The class definitions must match those defined during annotation.

Create the Python Training Script

Create a Python script (train.py) that uses the Ultralytics YOLO framework to train the model.

Training always starts from a pretrained YOLO model, such as:

  • yolo11n.pt
  • yolo11s.pt
  • yolo11m.pt
  • yolo11l.pt

The pretrained model does not need to be downloaded manually. Ultralytics automatically downloads it when the training script is executed.

A minimal training script is shown below:

from ultralytics import YOLO

model = YOLO("yolo11n.pt")

model.train(
data="data.yaml",
epochs=100
)

A more advanced script may explicitly configure additional training parameters such as the optimizer, learning rate, batch size, image size, and device selection.

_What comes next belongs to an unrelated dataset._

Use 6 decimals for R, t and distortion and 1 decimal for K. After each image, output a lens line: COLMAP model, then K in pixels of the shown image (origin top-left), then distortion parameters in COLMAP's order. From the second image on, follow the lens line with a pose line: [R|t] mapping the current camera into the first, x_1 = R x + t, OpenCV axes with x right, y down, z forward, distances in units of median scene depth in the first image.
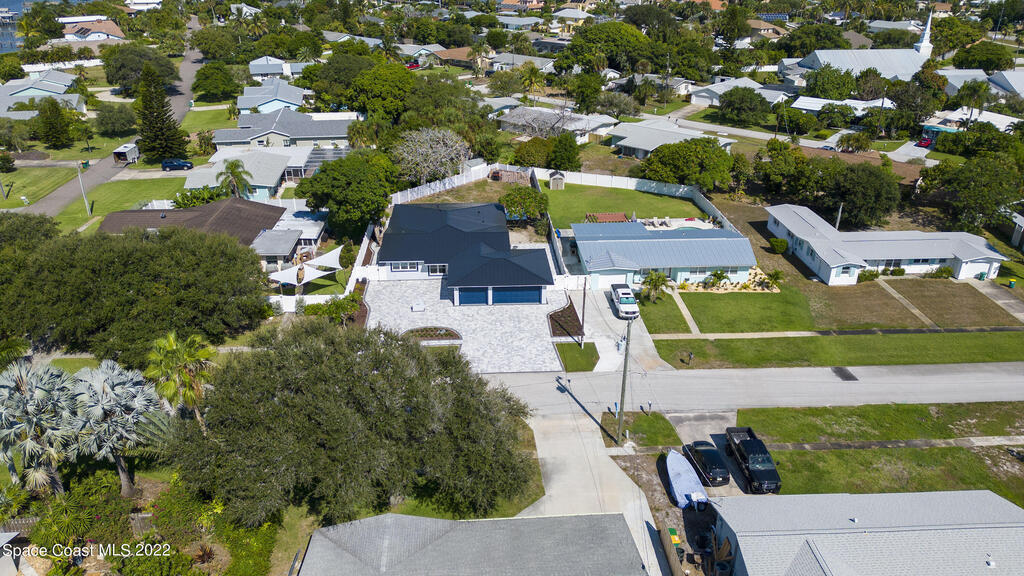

The parameters most commonly customized are:

  • epochs – number of training epochs
  • batch – number of images processed per batch
  • imgsz – input image size
  • device – CPU or GPU used for training
  • project – output directory
  • name – training run name

For a complete list of supported parameters, refer to the official Ultralytics documentation:

https://docs.ultralytics.com/modes/train/#train-settings

Start the Training

Start the Training

Once the dataset has been prepared and the required configuration files have been created, the training process can be started.

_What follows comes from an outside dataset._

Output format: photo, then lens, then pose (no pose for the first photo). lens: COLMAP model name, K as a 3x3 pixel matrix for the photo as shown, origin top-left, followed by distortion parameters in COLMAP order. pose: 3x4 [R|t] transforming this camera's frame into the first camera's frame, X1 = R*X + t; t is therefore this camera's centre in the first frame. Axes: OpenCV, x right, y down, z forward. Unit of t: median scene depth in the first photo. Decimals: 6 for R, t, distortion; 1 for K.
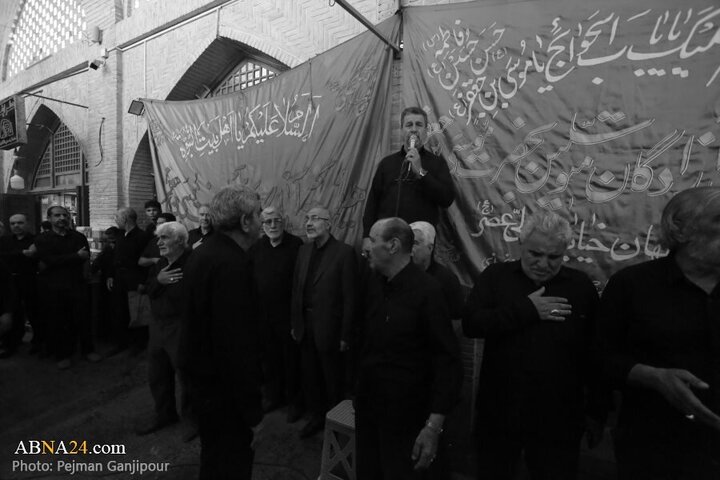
lens RADIAL K [[352.8, 0, 360.0], [0, 352.8, 230.8], [0, 0, 1]] dist [-0.015498, 0.000150]
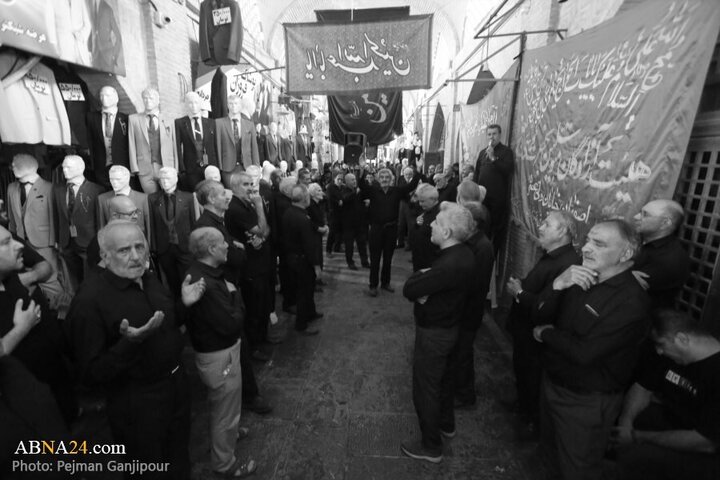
lens RADIAL K [[352.8, 0, 360.0], [0, 352.8, 230.8], [0, 0, 1]] dist [-0.015498, 0.000150]
pose [[0.463936, 0.169747, -0.869453, 1.556038], [-0.030665, 0.983959, 0.175740, -0.098441], [0.885338, -0.054870, 0.461699, -0.535778]]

During training, Ultralytics YOLO:

  • Loads the dataset.
  • Trains the model.
  • Evaluates the model using the validation dataset.
  • Saves the generated model weights and training metrics.

The training can be started in one of the following ways.

Manual Training

If the validation dataset has already been prepared manually, execute the training script directly:

python train.py

Automated Training

To automate the dataset preparation, model training, and ONNX conversion, add the following scripts to the training directory:

  • train.sh
  • convert_pt_to_onnx.py

The train.sh script automates the following tasks:

  1. Removes images that do not have a corresponding annotation file.
  1. Moves the configured percentage of images and annotations from the training dataset to the validation dataset.
  1. Executes train.py to train the model.
  1. Executes convert_pt_to_onnx.py to convert the generated best.pt model into the ONNX format required by LogicalDOC.

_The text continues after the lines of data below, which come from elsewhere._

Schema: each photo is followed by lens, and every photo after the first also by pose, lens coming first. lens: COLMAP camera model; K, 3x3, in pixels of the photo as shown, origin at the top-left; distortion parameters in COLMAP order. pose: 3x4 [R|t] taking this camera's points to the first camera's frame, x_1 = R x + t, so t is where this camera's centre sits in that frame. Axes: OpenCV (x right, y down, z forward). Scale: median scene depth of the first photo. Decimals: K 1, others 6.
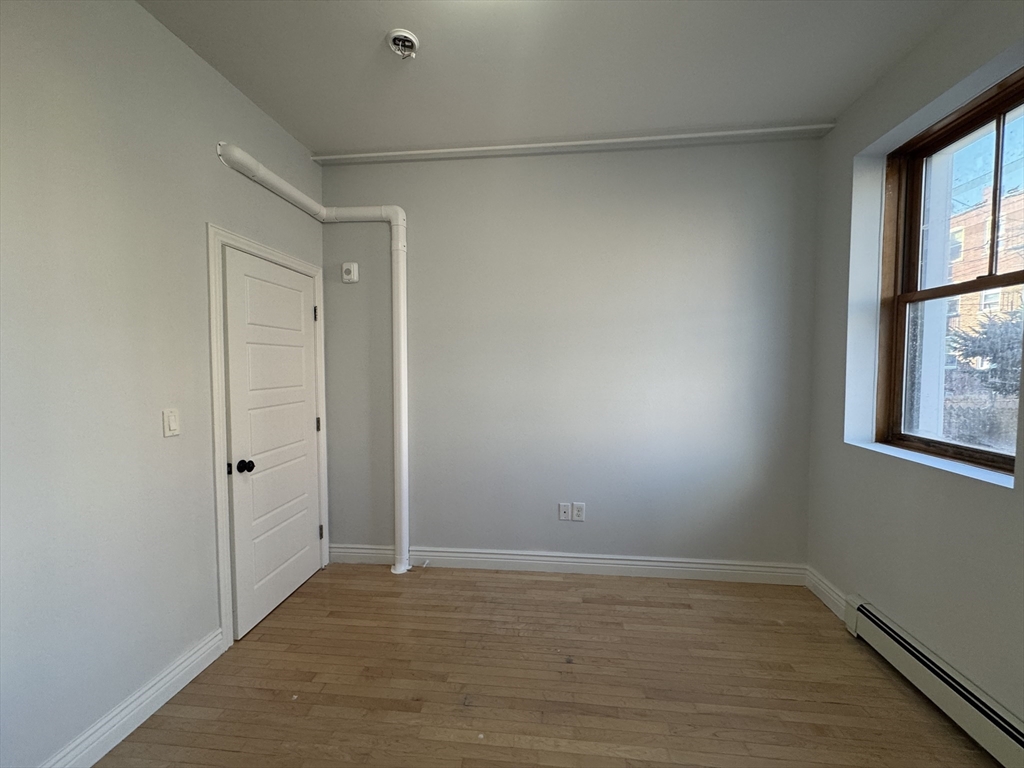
lens RADIAL K [[405.0, 0, 512.0], [0, 405.0, 384.0], [0, 0, 1]] dist [-0.003397, -0.000222]
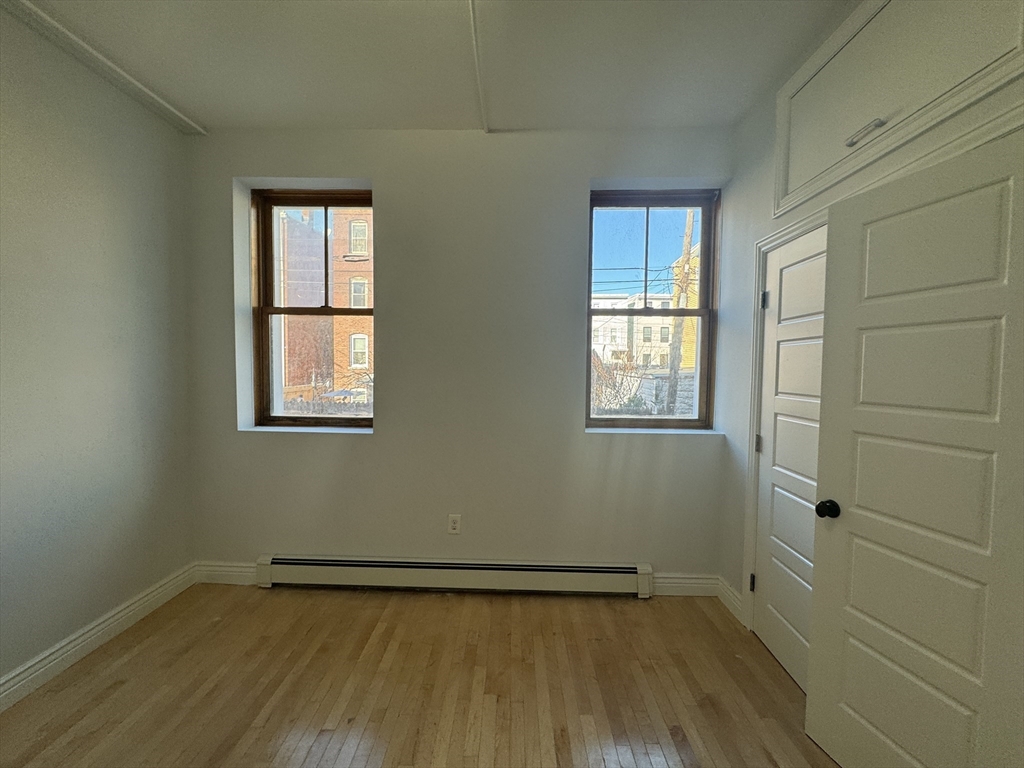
lens RADIAL K [[405.0, 0, 512.0], [0, 405.0, 384.0], [0, 0, 1]] dist [-0.003397, -0.000222]
pose [[-0.095622, -0.043464, 0.994468, -0.380843], [0.030227, 0.998459, 0.046545, -0.016086], [-0.994959, 0.034510, -0.094161, 0.357480]]
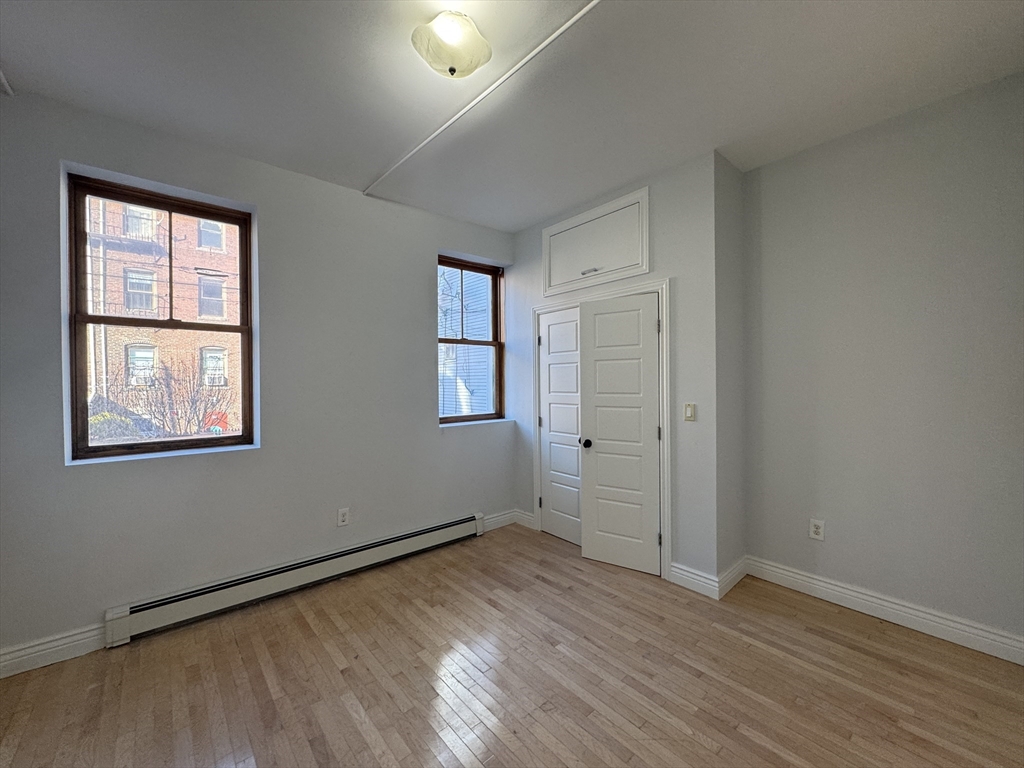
lens RADIAL K [[405.0, 0, 512.0], [0, 405.0, 384.0], [0, 0, 1]] dist [-0.003397, -0.000222]
pose [[-0.731598, 0.002152, 0.681733, -0.560413], [0.038376, 0.998539, 0.038031, -0.038975], [-0.680655, 0.053986, -0.730612, 1.008515]]
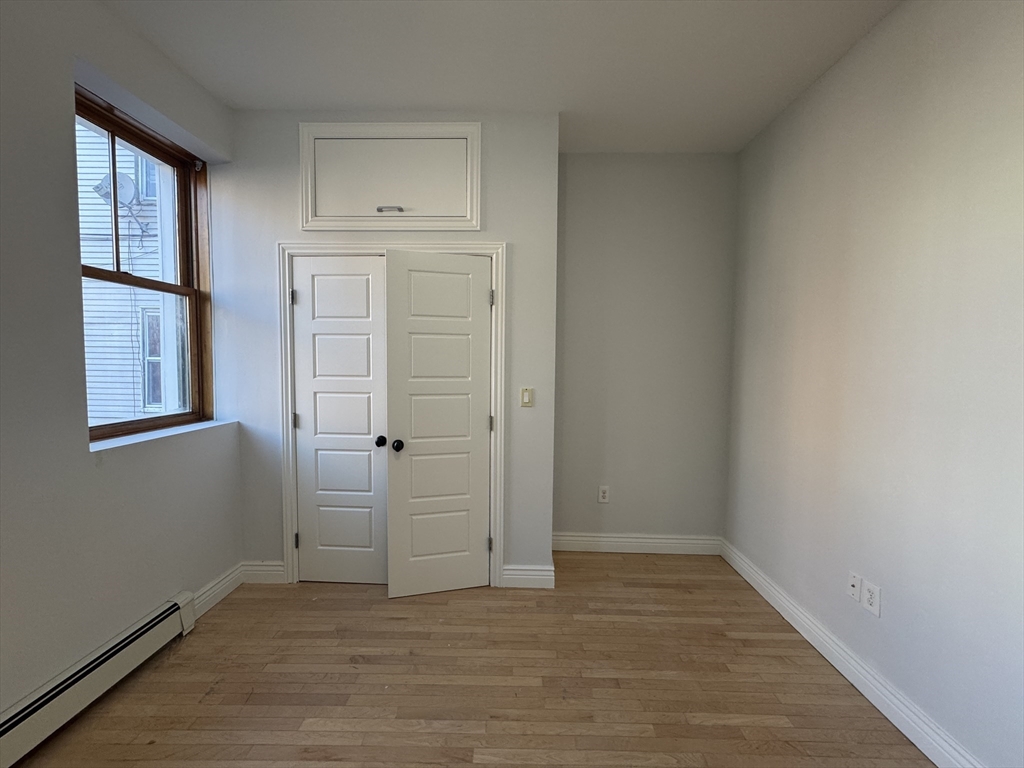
lens RADIAL K [[405.0, 0, 512.0], [0, 405.0, 384.0], [0, 0, 1]] dist [-0.003397, -0.000222]
pose [[-0.995562, -0.006858, -0.093854, 0.029376], [-0.015959, 0.995199, 0.096563, -0.030296], [0.092741, 0.097633, -0.990892, 0.847633]]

An example implementation of convert_pt_to_onnx.py is available in the YOLO to ONNX Conversion page.

An example implementation of train.sh is shown below:

#!/bin/bash

IMAGES_TRAINING_DIR=dataset/images/train
IMAGES_VALIDATION_DIR=dataset/images/val
LABELS_TRAINING_DIR=dataset/labels/train
LABELS_VALIDATION_DIR=dataset/labels/val
VALIDATION_RATE=0.0

TIMESTAMP=$(date +"%Y%m%d_%H%M%S")
LOG=logs/training-$TIMESTAMP.log

# Remove .npy files perhaps left by last elaboration
rm -rf dataset/images/train/*.npy
rm -rf dataset/images/val/*.npy

# ----------------------------------------------------------------------------- 
# Clean the dataset
# ----------------------------------------------------------------------------- 

echo "$TIMESTAMP: Looking for unlabeled images in: $IMAGES_TRAINING_DIR" >> $LOG
for file in $IMAGES_TRAINING_DIR/*.*; do
  BASE_FILENAME="$(basename "$file")"
  BASE_FILENAME="${BASE_FILENAME%.*}"        # strip the extension

  if [ ! -f "$LABELS_TRAINING_DIR/$BASE_FILENAME.txt" ]; then
    TIMESTAMP=$(date +"%Y%m%d_%H%M%S.%3N")
    echo "$TIMESTAMP: Image $file non annotated, delete it" >> $LOG
    rm -rf $file
  fi
done

TIMESTAMP=$(date +"%Y%m%d_%H%M%S.%3N")
echo "$TIMESTAMP: Looking for unlabeled images in: $IMAGES_VALIDATION_DIR" >> $LOG
for file in $IMAGES_VALIDATION_DIR/*.*; do
  BASE_FILENAME="$(basename "$file")"
  BASE_FILENAME="${BASE_FILENAME%.*}"        # strip the extension

  if [ ! -f "$LABELS_VALIDATION_DIR/$BASE_FILENAME.txt" ]; then
    TIMESTAMP=$(date +"%Y%m%d_%H%M%S.%3N")
    echo "$TIMESTAMP: Image $file non annotated, delete it" >> $LOG
    rm -rf $file
  fi
done

# ----------------------------------------------------------------------------- 
# Prepare the validation dataset
# ----------------------------------------------------------------------------- 

echo "$TIMESTAMP: Take $VALIDATION_RATE percent of training images and move them to validation" >> $LOG
total=$(ls -1 $IMAGES_TRAINING_DIR | wc -l)
take=$(echo "$total * $VALIDATION_RATE" | bc | cut -d. -f1)
for file in $(ls -1 $IMAGES_TRAINING_DIR | shuf | head -n "$take"); do
  BASE_FILENAME="$(basename "$file")"
  BASE_FILENAME="${BASE_FILENAME%.*}"        # strip the extension

  TIMESTAMP=$(date +"%Y%m%d_%H%M%S.%3N")
  echo "$TIMESTAMP: Relocating file: $file" >> $LOG
  mv $IMAGES_TRAINING_DIR/$file  $IMAGES_VALIDATION_DIR
  mv $LABELS_TRAINING_DIR/$BASE_FILENAME.txt $LABELS_VALIDATION_DIR
done

# ----------------------------------------------------------------------------- 
# Train the YOLO model
# ----------------------------------------------------------------------------- 

TIMESTAMP=$(date +"%Y%m%d_%H%M%S.%3N")
echo "$TIMESTAMP: Launching the training" >> $LOG
python train.py >> $LOG  2>&1
TIMESTAMP=$(date +"%Y%m%d_%H%M%S.%3N")
echo "$TIMESTAMP: Training completed" >> $LOG

# ----------------------------------------------------------------------------- 
# Convert the trained model to ONNX
# ----------------------------------------------------------------------------- 

TIMESTAMP=$(date +"%Y%m%d_%H%M%S.%3N")
echo "$TIMESTAMP: Launching the conversion" >> $LOG
python convert_pt_to_onnx.py >> $LOG 2>&1
TIMESTAMP=$(date +"%Y%m%d_%H%M%S.%3N")
echo "$TIMESTAMP: Conversion completed" >> $LOG

Training Output

At the end of the training process, Ultralytics creates a runs/ directory containing the training artifacts.

Typical outputs include:

  • Training logs
  • Validation metrics
  • Loss curves
  • Confusion matrix
  • Model weights

Among the generated files, the most important are the following model checkpoints:

best.pt
last.pt

These files serve different purposes.

The best.pt file contains the model that achieved the highest validation performance during training.

After each epoch, Ultralytics evaluates the model on the validation dataset and computes a fitness score based on metrics such as mAP. Whenever the model achieves a better validation score than any previous epoch, the best.pt file is updated.

The last.pt file always contains the model from the final training epoch, regardless of its validation performance.

It is primarily intended for resuming training, while best.pt is the recommended model for validation, conversion to ONNX, and deployment in LogicalDOC.